• _Requirement A_: Please explain, in one to three sentences, how the film review says this film uses its songs differently from most movie musicals, and what it says the songs accomplish.
• _Requirement B_:
Answer these questions on the film review:
(i) What year is given beside the film's title in the header?
(ii) Which makeup features does the opening paragraph list?
(iii) What does the review say guides the audience through the story?

• _Study text_:
Tuesday, August 25, 2015

Hedwig and the Angry Inch / **** (2001)

Perhaps it is just a cruel irony that drag queens and transsexuals, often reduced to caricatures and sneered at by mainstream society, adopt makeup patterns that allow them to appear so lively. Under the elaborate image of sharp eyebrows, heavy eye-liner and broad smears of lipstick and rouge, the face often hides melancholy; they are usually carrying the sorts of secrets that can only be escaped by acting out, usually in theatrical impulses or with biting sarcasm. That is not necessarily the absolute truth when it comes to their presence in queer culture, but it is surely the most prominent running theme of John Cameron Mitchell’s “Hedwig and the Angry Inch.” To contemplate that prospect is to open a gate in which we can begin to understand the fractured mental state of the hero, a man who has endured harsh pain and betrayal at the hands of treasured loved ones, and yet wanders into his nightly performances with frontal ambivalence; he is going to sing his heart out, tell stories and always do so with flamboyant gusto. Behind the scenes, unfortunately, very little of that carries over, and in an existence that is made miniscule by negative public perceptions, a thorough portrait emerges that is sad, haunting, dynamic and even rousing. We are not just experiencing the life of a person here; we are embodying his agony like friends in powerless observation.

Traces of these realities have come and gone in the peripheral of mainstream movie plots over the years, but “Hedwig and the Angry Inch” is the most direct of those realizations, a heartbreaking character study that does a tricky balancing act of sentiment, provoking a wide array of conflicting emotions without implausible plot manipulations or shameless contrivance showing the way. Much of that comes from a vision that is as supportive as it is outspoken; the director sees no point in mincing words for the sake of watered down storytelling, and he forces his audience to experience all the emotional turmoil that the lead character is required to endure. Sometimes that involves joy and promise, other times immense suffering. And at the epicenter of that dichotomous structure of feelings is an engaging soundtrack of rock anthems guiding us through the story, most of which color the issues with cheeky sensibility without negating their impact. Most movie musicals often use songs to create an exaggerated exterior of polished images, but here is one that uses them to reveal honesty that seems too painful to explain in mere conversation.

• _Recorded information_:
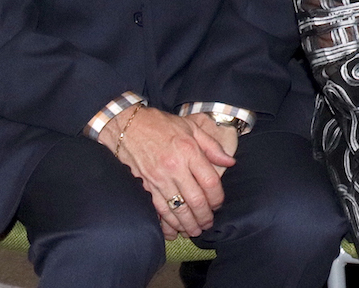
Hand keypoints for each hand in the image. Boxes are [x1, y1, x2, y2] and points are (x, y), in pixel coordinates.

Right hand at [103, 107, 234, 238]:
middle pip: (195, 199)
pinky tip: (173, 232)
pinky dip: (166, 224)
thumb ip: (212, 147)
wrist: (128, 126)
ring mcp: (159, 179)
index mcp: (190, 152)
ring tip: (194, 231)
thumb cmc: (162, 125)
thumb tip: (230, 162)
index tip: (219, 204)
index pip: (209, 181)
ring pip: (177, 209)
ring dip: (187, 224)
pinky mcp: (145, 186)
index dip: (217, 197)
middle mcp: (175, 168)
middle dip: (204, 216)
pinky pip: (158, 210)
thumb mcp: (192, 127)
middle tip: (209, 224)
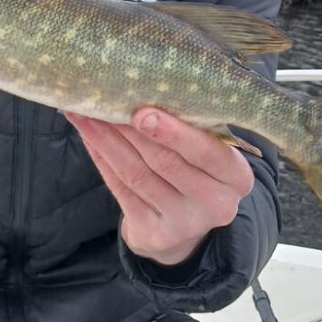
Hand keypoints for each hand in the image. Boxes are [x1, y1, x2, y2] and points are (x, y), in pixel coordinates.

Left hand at [65, 108, 254, 266]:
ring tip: (85, 113)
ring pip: (137, 175)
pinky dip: (102, 158)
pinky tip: (88, 135)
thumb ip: (190, 127)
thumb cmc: (196, 170)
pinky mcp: (154, 234)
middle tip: (105, 103)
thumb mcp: (208, 152)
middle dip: (131, 131)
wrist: (185, 224)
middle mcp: (217, 204)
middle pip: (166, 163)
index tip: (142, 112)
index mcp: (237, 177)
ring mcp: (185, 223)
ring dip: (107, 141)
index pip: (207, 152)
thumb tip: (144, 86)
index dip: (174, 133)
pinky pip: (121, 189)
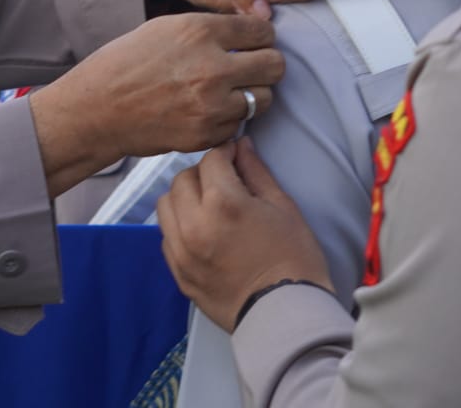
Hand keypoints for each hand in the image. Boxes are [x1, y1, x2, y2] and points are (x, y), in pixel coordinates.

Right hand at [29, 14, 282, 196]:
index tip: (254, 43)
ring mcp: (211, 104)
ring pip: (265, 98)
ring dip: (252, 94)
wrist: (96, 109)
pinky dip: (230, 118)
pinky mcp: (207, 134)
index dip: (261, 37)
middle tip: (250, 68)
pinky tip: (208, 111)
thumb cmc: (125, 64)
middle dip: (265, 64)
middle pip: (275, 65)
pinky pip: (240, 124)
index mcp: (199, 32)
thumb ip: (209, 29)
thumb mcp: (165, 28)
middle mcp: (211, 67)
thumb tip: (249, 31)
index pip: (262, 31)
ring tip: (230, 91)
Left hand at [156, 139, 331, 330]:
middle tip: (223, 182)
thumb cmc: (294, 259)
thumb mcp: (283, 207)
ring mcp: (182, 251)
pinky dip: (179, 227)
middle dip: (202, 174)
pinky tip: (202, 232)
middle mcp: (194, 225)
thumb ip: (256, 172)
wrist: (287, 315)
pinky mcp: (178, 273)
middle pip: (182, 179)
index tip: (234, 157)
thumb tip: (240, 145)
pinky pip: (166, 236)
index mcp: (224, 204)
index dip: (225, 153)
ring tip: (208, 207)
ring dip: (184, 198)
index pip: (211, 160)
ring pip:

• _Answer section A_: The review says most movie musicals use songs to build an exaggerated exterior of polished images. This film uses its songs to reveal an honesty that seems too painful to explain in ordinary conversation.

• _Answer section B_:
(i) 2001.
(ii) Sharp eyebrows, heavy eye-liner, and broad smears of lipstick and rouge.
(iii) An engaging soundtrack of rock anthems.